The locus of authority in “we the people” created a leveling effect which Tocqueville detected in a greater love of equality than of freedom. This spirit lay at the heart of Jacksonian democracy and Tocqueville found it ominous. This despite the fact that nearly every free man owned property and understood the principles on which it was maintained. Tocqueville predicted that the democratic spirit would produce a radical individualism, that would eventually leave the individual naked before the raw power of the state. “Thus not only does democracy make every man forget his ancestors, but it hides his descendants, and separates his contemporaries, from him; it throws him back forever upon himself alone, and threatens in the end to confine him within the solitude of his own heart” (2).
Implications for subsequent history. Nor did the hypocrisy underlying the issue of slavery in America escape Tocqueville’s discerning eye. “…the prejudice of the race appears to be stronger in the states which have abolished slavery, than in those where it still exists; and nowhere is it so intolerant as in those states where servitude has never been known. Not only is slavery prohibited in Ohio, but no free Negroes are allowed to enter the territory of that state, or to hold property in it” (3). It was this spirit of intolerance and hypocrisy in the North that insisted on war rather than peaceful resolution of conflict, within a generation of Tocqueville’s visit.
Biblical analysis. A quote often attributed to Tocqueville summarizes well the tragedy of the American experience: “I sought for the greatness and genius of America in her commodious harbors and her ample rivers, and it was not there; in her fertile fields and boundless prairies, and it was not there; in her rich mines and her vast world commerce, and it was not there. Not until I went to the churches of America and heard her pulpits aflame with righteousness did I understand the secret of her genius and power. America is great because she is good and if America ever ceases to be good, America will cease to be great.”
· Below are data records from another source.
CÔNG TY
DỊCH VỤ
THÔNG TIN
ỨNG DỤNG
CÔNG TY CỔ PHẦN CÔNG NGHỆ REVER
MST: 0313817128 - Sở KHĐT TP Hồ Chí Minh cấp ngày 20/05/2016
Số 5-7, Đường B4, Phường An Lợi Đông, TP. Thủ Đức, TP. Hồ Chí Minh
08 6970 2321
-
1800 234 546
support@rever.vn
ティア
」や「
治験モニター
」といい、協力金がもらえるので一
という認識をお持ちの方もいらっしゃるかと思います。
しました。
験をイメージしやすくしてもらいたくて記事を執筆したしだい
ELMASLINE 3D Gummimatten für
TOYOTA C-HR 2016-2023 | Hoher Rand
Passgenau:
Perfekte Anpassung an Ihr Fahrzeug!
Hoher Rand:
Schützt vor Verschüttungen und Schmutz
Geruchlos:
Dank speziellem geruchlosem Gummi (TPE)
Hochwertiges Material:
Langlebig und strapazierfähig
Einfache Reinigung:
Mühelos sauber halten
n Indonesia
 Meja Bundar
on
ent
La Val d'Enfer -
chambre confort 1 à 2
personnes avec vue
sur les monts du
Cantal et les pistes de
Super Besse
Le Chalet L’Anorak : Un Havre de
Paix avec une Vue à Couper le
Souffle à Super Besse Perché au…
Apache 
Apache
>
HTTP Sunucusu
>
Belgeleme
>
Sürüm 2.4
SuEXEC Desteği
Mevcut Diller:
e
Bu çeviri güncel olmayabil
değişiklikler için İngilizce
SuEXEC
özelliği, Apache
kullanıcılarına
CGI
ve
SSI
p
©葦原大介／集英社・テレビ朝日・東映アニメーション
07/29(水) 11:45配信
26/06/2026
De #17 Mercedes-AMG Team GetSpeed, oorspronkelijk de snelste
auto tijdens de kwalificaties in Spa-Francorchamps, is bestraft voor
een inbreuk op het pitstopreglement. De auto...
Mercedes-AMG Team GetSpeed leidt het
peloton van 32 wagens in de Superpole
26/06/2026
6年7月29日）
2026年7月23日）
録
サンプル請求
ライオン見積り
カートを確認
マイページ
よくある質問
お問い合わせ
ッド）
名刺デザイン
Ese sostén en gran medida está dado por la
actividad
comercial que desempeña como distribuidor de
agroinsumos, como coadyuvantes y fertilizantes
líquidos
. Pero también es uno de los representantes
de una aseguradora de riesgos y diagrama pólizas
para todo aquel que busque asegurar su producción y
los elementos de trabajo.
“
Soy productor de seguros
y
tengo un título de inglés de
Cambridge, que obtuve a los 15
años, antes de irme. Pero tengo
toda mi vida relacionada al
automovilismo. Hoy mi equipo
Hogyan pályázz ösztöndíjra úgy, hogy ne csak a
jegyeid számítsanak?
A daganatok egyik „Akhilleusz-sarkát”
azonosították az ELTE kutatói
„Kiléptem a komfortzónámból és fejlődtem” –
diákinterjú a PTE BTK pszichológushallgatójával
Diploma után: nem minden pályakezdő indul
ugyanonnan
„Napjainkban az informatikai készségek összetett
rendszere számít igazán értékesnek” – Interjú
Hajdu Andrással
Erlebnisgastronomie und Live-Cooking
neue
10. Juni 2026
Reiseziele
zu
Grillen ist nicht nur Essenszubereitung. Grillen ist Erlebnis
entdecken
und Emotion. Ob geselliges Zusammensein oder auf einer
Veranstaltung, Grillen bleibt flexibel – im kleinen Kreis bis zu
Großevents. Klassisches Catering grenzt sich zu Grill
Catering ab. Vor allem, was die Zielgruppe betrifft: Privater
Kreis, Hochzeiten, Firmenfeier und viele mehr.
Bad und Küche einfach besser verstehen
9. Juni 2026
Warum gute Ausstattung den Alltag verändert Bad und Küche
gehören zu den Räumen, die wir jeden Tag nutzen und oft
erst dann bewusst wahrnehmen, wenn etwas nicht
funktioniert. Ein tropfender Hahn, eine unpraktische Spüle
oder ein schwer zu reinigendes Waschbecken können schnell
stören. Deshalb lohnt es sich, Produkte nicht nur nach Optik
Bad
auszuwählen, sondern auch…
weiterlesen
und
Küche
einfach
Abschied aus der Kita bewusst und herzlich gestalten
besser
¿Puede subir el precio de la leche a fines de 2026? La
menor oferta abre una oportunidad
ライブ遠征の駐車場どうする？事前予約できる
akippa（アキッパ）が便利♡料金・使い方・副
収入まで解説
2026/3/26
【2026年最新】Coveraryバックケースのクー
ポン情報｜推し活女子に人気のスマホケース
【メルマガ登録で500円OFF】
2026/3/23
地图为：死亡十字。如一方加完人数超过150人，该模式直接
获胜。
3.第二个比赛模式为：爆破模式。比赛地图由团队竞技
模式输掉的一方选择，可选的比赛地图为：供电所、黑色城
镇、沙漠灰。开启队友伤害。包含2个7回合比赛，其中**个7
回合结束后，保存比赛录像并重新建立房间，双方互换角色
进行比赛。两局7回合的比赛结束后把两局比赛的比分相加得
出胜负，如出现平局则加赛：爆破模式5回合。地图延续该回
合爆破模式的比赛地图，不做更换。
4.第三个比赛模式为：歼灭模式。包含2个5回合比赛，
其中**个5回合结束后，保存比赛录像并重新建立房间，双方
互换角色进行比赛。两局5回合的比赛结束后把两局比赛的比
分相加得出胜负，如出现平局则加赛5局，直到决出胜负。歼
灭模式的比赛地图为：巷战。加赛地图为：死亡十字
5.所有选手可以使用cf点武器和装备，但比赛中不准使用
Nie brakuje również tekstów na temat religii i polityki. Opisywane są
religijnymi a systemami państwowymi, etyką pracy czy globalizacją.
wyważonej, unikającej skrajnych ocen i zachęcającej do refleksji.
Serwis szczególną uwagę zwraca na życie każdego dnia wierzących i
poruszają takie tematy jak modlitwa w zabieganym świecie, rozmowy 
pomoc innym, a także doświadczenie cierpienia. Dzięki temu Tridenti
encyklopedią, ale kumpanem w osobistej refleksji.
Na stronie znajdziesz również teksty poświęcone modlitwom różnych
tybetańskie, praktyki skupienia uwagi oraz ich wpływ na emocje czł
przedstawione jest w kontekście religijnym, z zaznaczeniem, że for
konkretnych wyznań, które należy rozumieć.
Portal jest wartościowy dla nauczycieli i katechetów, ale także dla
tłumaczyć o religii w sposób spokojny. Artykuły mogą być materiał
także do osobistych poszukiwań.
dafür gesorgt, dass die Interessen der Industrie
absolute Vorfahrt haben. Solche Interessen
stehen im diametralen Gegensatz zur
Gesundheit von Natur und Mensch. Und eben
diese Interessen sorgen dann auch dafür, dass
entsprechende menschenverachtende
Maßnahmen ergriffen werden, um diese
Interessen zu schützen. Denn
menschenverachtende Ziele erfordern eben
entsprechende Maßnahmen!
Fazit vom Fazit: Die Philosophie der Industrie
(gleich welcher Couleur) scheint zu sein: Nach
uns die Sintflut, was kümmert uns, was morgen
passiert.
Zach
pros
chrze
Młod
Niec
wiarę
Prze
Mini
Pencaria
This comports well with the Scripture at Proverbs 16:12 – “It is an abomination to kings to commit wickedness: for the throne is established by righteousness.” And again at Isaiah 42:25 – “Who gave Jacob for a spoil, and Israel to the robbers? Did not the Lord, he against whom we have sinned? For they would not walk in his ways, neither were they obedient unto his law.”
Corrective or Prescriptive Actions: It was departure from God that brought America to her current desperate plight and it is only in return to God that she may be rescued. “At what instant I shall speak concerning a nation, and concerning a kingdom, to pluck up, and to pull down, and to destroy it; if that nation, against whom I have pronounced, turn from their evil, I will repent of the evil that I thought to do unto them” (Jer. 18:7,8).